= Task =
Copy out each of the items below word for word, omitting the pictures.

= Supplied records =
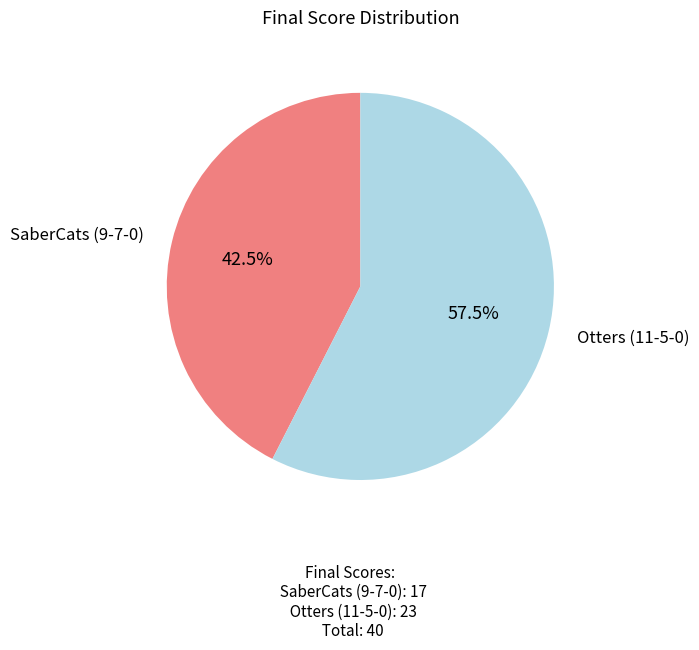

Is there a majority slice in this chart?

Yes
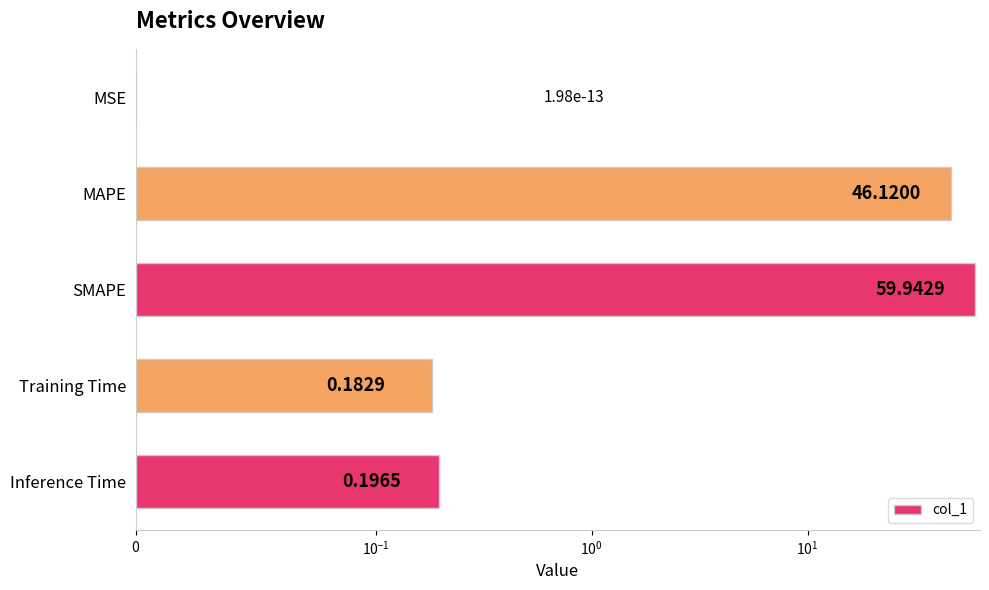

Between MAPE and MSE, which is larger?

MAPE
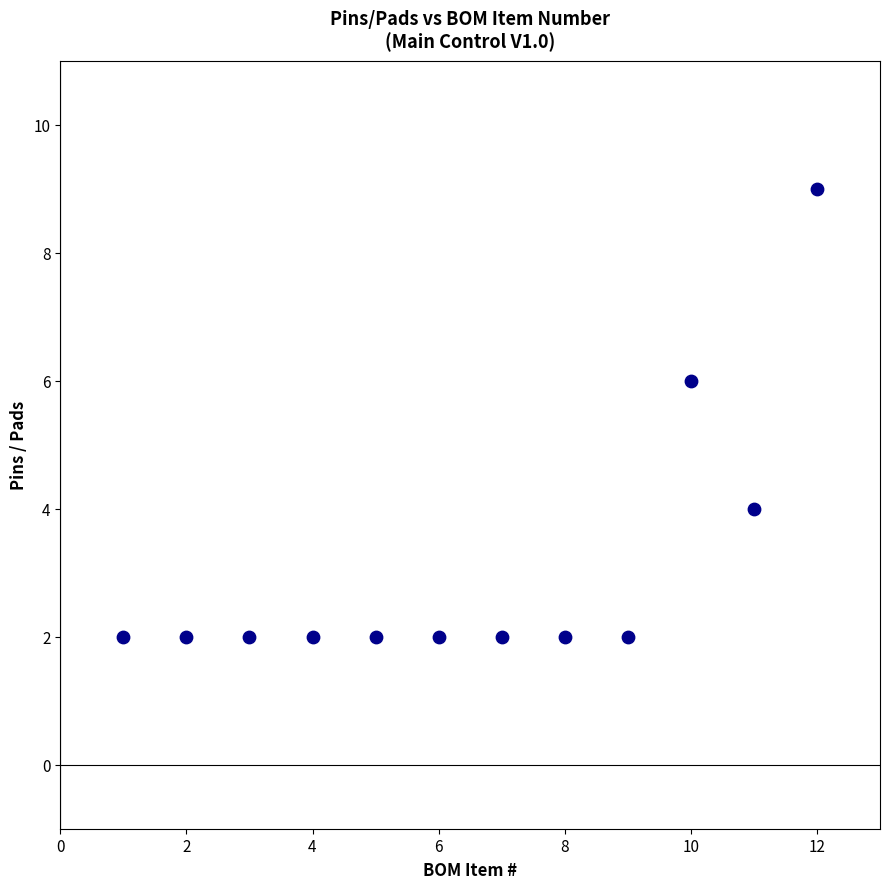

What is the average Y value?

3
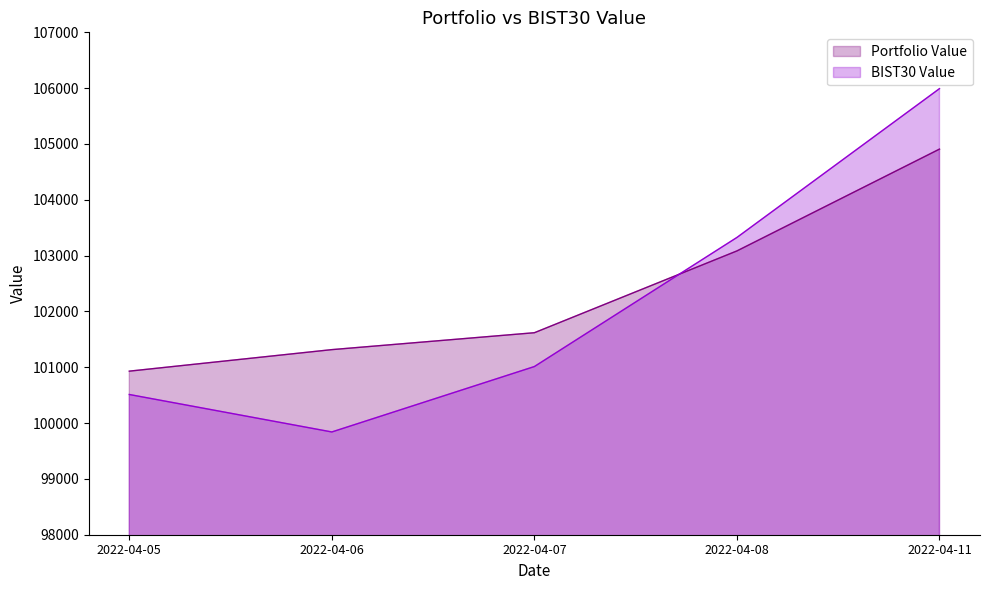

Which category has the highest value across all series?

2022-04-11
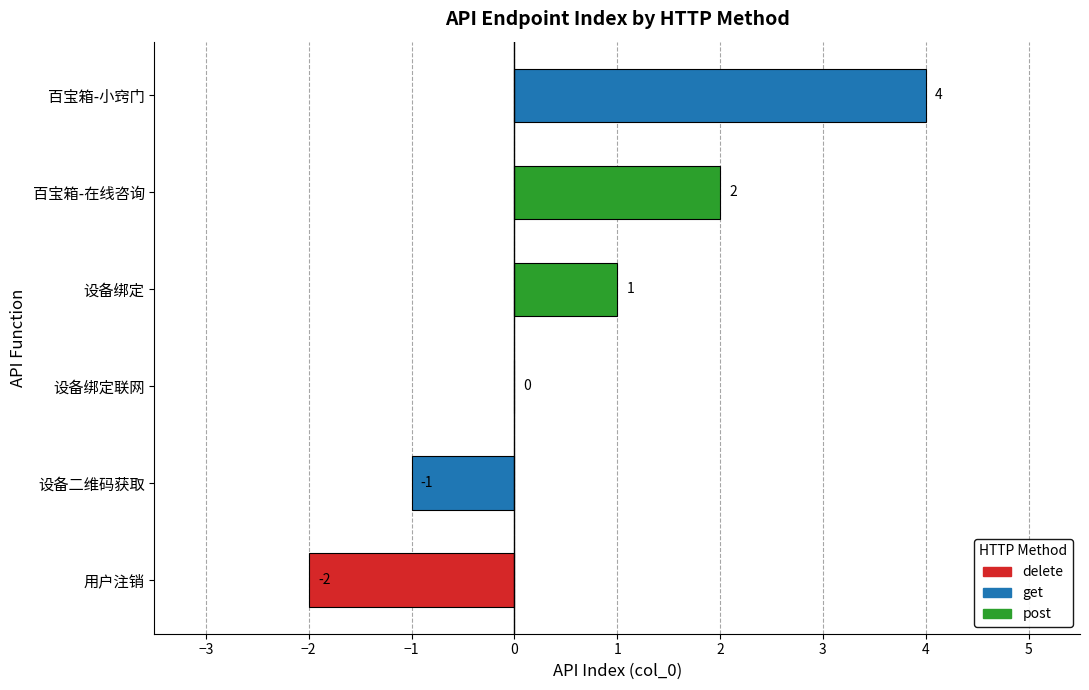

Reading bottom to top, extract all data points from this chart.

用户注销=-2	设备二维码获取=-1	设备绑定联网=0	设备绑定=1	百宝箱-在线咨询=2	百宝箱-小窍门=4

= Task result =
Is there a majority slice in this chart?

Yes

Between MAPE and MSE, which is larger?

MAPE

What is the average Y value?

3

Which category has the highest value across all series?

2022-04-11

Reading bottom to top, extract all data points from this chart.

用户注销=-2	设备二维码获取=-1	设备绑定联网=0	设备绑定=1	百宝箱-在线咨询=2	百宝箱-小窍门=4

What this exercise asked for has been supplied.